← Back to context

Comment by pm215

2 days ago

I'm curious about whether there are well coded AI scrapers that have logic for "aha, this is a git forge, git clone it instead of scraping, and git fetch on a rescrape". Why are there apparently so many naive (but still coded to be massively parallel and botnet like, which is not naive in that aspect) crawlers out there?

I'm not an industry insider and not the source of this fact, but it's been previously stated that traffic costs to fetch the current data for each training run is cheaper then caching it in any way locally - wherever it's a git repo, static sites or any other content available through http

  • This seems nuts and suggests maybe the people selling AI scrapers their bandwidth could get away with charging rather more than they do :)

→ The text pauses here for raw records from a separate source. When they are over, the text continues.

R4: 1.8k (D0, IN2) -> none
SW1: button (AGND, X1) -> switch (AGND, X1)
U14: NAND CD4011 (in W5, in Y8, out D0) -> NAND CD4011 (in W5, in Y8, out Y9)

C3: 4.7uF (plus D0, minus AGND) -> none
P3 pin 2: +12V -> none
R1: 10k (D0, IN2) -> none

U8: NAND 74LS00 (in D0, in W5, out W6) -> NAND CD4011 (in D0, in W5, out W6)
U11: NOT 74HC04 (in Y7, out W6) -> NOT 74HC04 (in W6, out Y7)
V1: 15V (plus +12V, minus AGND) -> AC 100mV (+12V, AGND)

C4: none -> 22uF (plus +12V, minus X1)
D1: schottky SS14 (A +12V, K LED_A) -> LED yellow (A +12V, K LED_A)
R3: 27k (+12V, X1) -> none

I'd see this as coming down to incentive. If you can scrape naively and it's cheap, what's the benefit to you in doing something more efficient for git forge? How many other edge cases are there where you could potentially save a little compute/bandwidth, but need to implement a whole other set of logic?

Unfortunately, this kind of scraping seems to inconvenience the host way more than the scraper.

Another tangent: there probably are better behaved scrapers, we just don't notice them as much.

If they're handling it as “website, don't care” (because they're training on everything online) they won't know.

If they're treating it specifically on “code forge” (because they're after coding use cases), there's lots of interesting information that you won't get by just cloning a repo.

It's not just the current state of the repo, or all commits (and their messages). It's the initial issue (and discussion) that lead to a pull request (and review comments) that eventually gets squashed into a single commit.

The way you code with an agent is a lot more similar to the: issue, comments, change, review, refinement sequence; that you get by slurping the website.

True, and it doesn't get mentioned enough. These supposedly world-changing advanced tech companies sure look sloppy as hell from here. There is no need for any of this scraping.